Portraitfoto Daniel Günther
Daniel Günther

Ministerpräsident - Staatskanzlei

© M. Staudt / grafikfoto.de

Land will Förderung aufstocken

Datum 03.04.2020

Die Landesregierung will Förderlücken schließen und mittelständische Betriebe, Kultur- und Sportvereine in der Coronakrise unterstützen.

Nach einer siebenstündigen Sitzung haben sich die Regierungsparteien auf weitere Corona-Hilfsprogramme geeinigt. Gemeinsam mit Finanzministerin Monika Heinold, Bildungsministerin Karin Prien und Wirtschaftsminister Dr. Bernd Buchholz stellte Ministerpräsident Daniel Günther die Ergebnisse in Kiel vor.

Die Menschen im Blick

"Wir haben uns viel Zeit genommen, weil es uns wichtig war, alle Menschen im Land im Blick zu haben", sagte Finanzministerin Heinold. Es sei wichtig, als Gesellschaft durch diese schweren Wochen zu kommen. Für die neuen Förderprogramme plant die Landesregierung, den jüngst vom Landtag beschlossenen Kreditrahmen von 500 Millionen auf 620 Millionen Euro zu erhöhen. Das Parlament muss dem noch zustimmen.

Anerkennung für Pflegekräfte

Die Kabinettsmitglieder hätten sich darauf verständigt, den Kranken- und Altenpflegekräften im Land eine besondere Anerkennung zukommen zu lassen, sagte Günther. Dies sei ein Ausdruck der Wertschätzung für den aufopferungsvollen Job, den alle Beschäftigten in den Pflegeberufen derzeit leisteten. Ihnen allen wolle die Landesregierung einen einmaligen Bonus in Höhe von 1.500 Euro ermöglichen.

Dafür müssten allerdings noch einige Details geklärt werden, sagte Finanzministerin Heinold. So stehe noch nicht fest, ob der Bund eine steuerfreie Auszahlung ermögliche. Auch seien die rechtlichen Grundlagen dafür noch nicht endgültig geregelt.

Pfleger auf der Intensivstation Pfleger auf der Intensivstation (Vergrößerung öffnet sich im neuen Fenster) Kranken- und Altenpfleger sollen eine einmalige Sonderprämie erhalten. © M. Staudt / grafikfoto.de

Soforthilfe für den Mittelstand

Wirtschaftsminister Buchholz erklärte, das Soforthilfeprogramm für kleine Unternehmen und Selbstständige werde gut angenommen. Schon jetzt seien rund 43.000 Anträge auf Soforthilfe eingegangen und Auszahlungen in Höhe von 30 Millionen Euro bewilligt worden.
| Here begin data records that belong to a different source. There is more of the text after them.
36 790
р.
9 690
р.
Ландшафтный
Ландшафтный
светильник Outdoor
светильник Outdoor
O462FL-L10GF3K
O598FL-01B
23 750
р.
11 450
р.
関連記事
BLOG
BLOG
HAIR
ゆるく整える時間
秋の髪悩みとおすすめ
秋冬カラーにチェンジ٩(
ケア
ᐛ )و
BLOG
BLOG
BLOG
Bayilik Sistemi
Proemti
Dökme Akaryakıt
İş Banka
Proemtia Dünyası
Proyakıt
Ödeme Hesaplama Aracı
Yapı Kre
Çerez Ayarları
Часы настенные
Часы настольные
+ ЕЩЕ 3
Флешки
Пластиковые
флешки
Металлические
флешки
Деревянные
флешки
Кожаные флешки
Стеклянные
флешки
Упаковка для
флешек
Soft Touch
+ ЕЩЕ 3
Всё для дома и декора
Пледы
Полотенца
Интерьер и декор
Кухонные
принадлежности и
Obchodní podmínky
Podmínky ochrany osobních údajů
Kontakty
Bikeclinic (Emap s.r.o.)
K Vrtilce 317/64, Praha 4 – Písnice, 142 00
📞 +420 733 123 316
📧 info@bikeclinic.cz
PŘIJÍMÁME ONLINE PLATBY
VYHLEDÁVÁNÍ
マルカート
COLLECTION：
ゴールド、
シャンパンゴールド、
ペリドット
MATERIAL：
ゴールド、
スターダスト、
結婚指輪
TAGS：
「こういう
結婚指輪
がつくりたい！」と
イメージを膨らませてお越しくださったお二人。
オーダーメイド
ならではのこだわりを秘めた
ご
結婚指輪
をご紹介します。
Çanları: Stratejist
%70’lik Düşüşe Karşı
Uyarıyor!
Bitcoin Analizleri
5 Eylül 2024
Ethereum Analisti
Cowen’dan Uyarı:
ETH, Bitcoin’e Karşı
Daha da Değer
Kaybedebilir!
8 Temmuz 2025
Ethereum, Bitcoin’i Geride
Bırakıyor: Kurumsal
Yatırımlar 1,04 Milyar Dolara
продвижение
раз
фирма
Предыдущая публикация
Gleichzeitig habe es sich gezeigt, dass Unternehmen mit einer Größe zwischen 11 und 49 Mitarbeitern bislang nur unzureichend berücksichtigt worden seien. Deshalb werde die Landesregierung ein zusätzliches Programm auflegen, um die rund 13.000 mittelständischen Unternehmen zu unterstützen, die von der Coronakrise betroffen sind. Diese sollen nun ebenfalls Zuschüsse von bis zu 30.000 Euro erhalten. Damit werde eine wichtige Förderlücke geschlossen, sagte Buchholz. Insgesamt seien damit nun 98 Prozent aller Unternehmen im Land förderfähig.

Sollte es sich herausstellen, dass die bereitgestellten Gelder nicht ausreichten, sei die Landesregierung bereit, die Mittel noch einmal aufzustocken, sagte der Minister: "Wir sind weiterhin handlungsfähig."

60 Millionen Euro für Vereine

Unterstützung solle es auch für Kultur und Vereine geben, sagte Bildungsministerin Karin Prien. Zwar seien viele Vereine schon jetzt durch die Landesprogramme abgedeckt, dennoch gebe es auch hier Ausnahmen, die nicht gefördert werden könnten. Auch diese Lücken werde das Land nun schließen und dafür insgesamt 60 Millionen Euro investieren.

Für Kultureinrichtungen, die noch nicht unter das Förderprogramm fielen, stünden rund 20 Millionen Euro bereit. Darüber hinaus werde die Landesregierung 12,5 Millionen Euro für den Vereinssport zur Verfügung stellen. Auch Tafeln, Kinos, Umwelt- und Tierschutzvereine sollen profitieren.